La mujer tomó un buen sorbo de coñac, y después se secó la boca con el dorso de la mano. Una costumbre de trabajadora esforzada, pensó Quemada.

—Tú. —Miró a la muchacha—. Llévate al crío arriba. Cámbialo. Huele que apesta. Cámbialo como yo te enseñé. A estas alturas, ya deberías haber aprendido. No bajes hasta que lo digamos. Enciende la radio. Quiero oír la radio no quiero que escuches por detrás de la puerta, ¿entendido?

La muchacha asintió vigorosamente, recogió al niño del suelo, entró en la cocina, reapareció con una lata de cerveza y salió de la sala. Oyeron el ruido de sus pasos en la escalera, fuertes y deliberados, y luego en el piso de arriba. El sonido de música pop barata, que surgía de una radio diminuta, resonó sobre sus cabezas.

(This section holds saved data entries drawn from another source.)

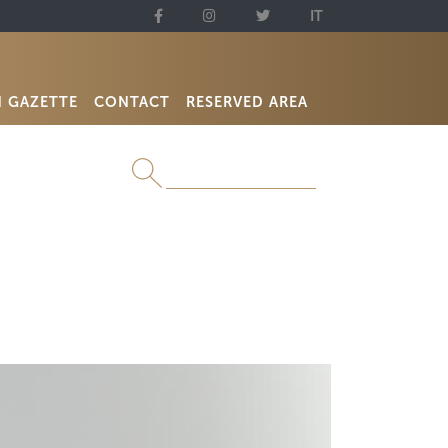
IT
N GAZETTE
CONTACT
RESERVED AREA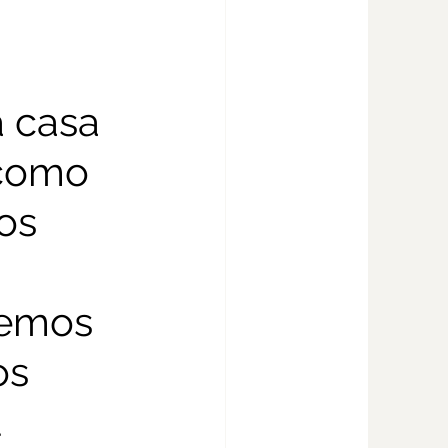
 casa 
 como 
os 
remos 
os 
 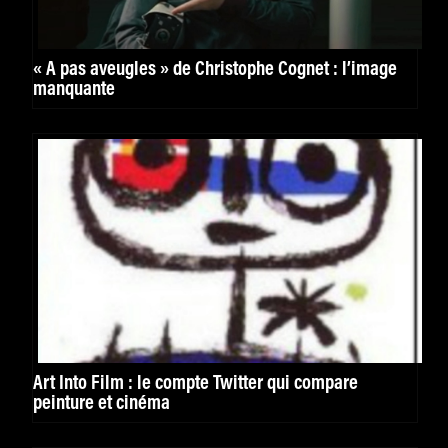
« A pas aveugles » de Christophe Cognet : l’image
manquante
Art Into Film : le compte Twitter qui compare
peinture et cinéma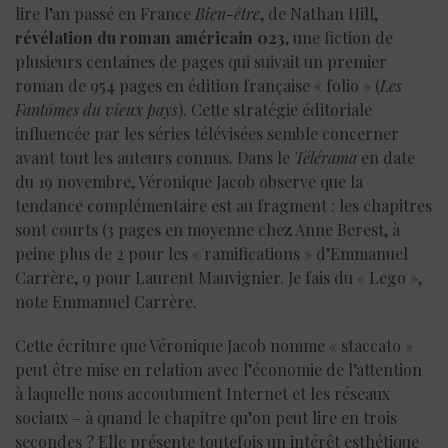
lire l’an passé en France
Bien-être
, de Nathan Hill,
révélation du roman américain 023
, une fiction de
plusieurs centaines de pages qui suivait un premier
roman de 954 pages en édition française « folio » (
Les
Fantômes du vieux pays
). Cette stratégie éditoriale
influencée par les séries télévisées semble concerner
avant tout les auteurs connus. Dans le
Télérama
en date
du 19 novembre, Véronique Jacob observe que la
tendance complémentaire est au fragment : les chapitres
sont courts (3 pages en moyenne chez Anne Berest, à
peine plus de 2 pour les « ramifications » d’Emmanuel
Carrère, 9 pour Laurent Mauvignier. Je fais du « Lego »,
note Emmanuel Carrère.
Cette écriture que Véronique Jacob nomme « staccato »
peut être mise en relation avec l’économie de l’attention
à laquelle nous accoutument Internet et les réseaux
sociaux – à quand le chapitre qu’on peut lire en trois
secondes ? Elle présente toutefois un intérêt esthétique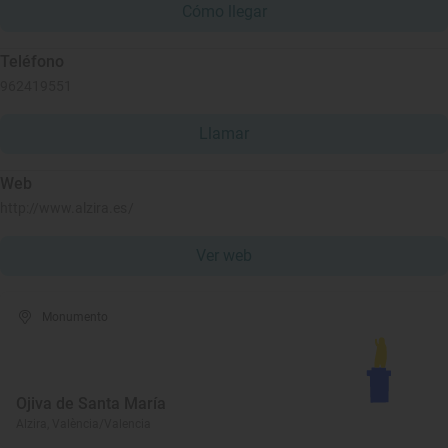
Cómo llegar
Teléfono
962419551
Llamar
Web
http://www.alzira.es/
Ver web
Monumento
Ojiva de Santa María
Alzira, València/Valencia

—Esa vaca siempre pone la misma mierda cuando yo tengo ganas de paz y tranquilidad. Podría hacerlo cuando a mí me apetece, para variar.

Quemada examinó el suelo, y entonces reparó en lo que le había impresionado. No había juguetes. Ni una muñeca de trapo, ni un peluche. Nada.

Observó a Magda Bartolomé mientras extraía un cigarrillo del paquete con sus dedos de uñas largas, artificiales y rosadas, mientras lo encendía. Después, aspiró entre sus labios agrietados y pintados.

—A veces, están condenados desde el momento de nacer —murmuró para sí.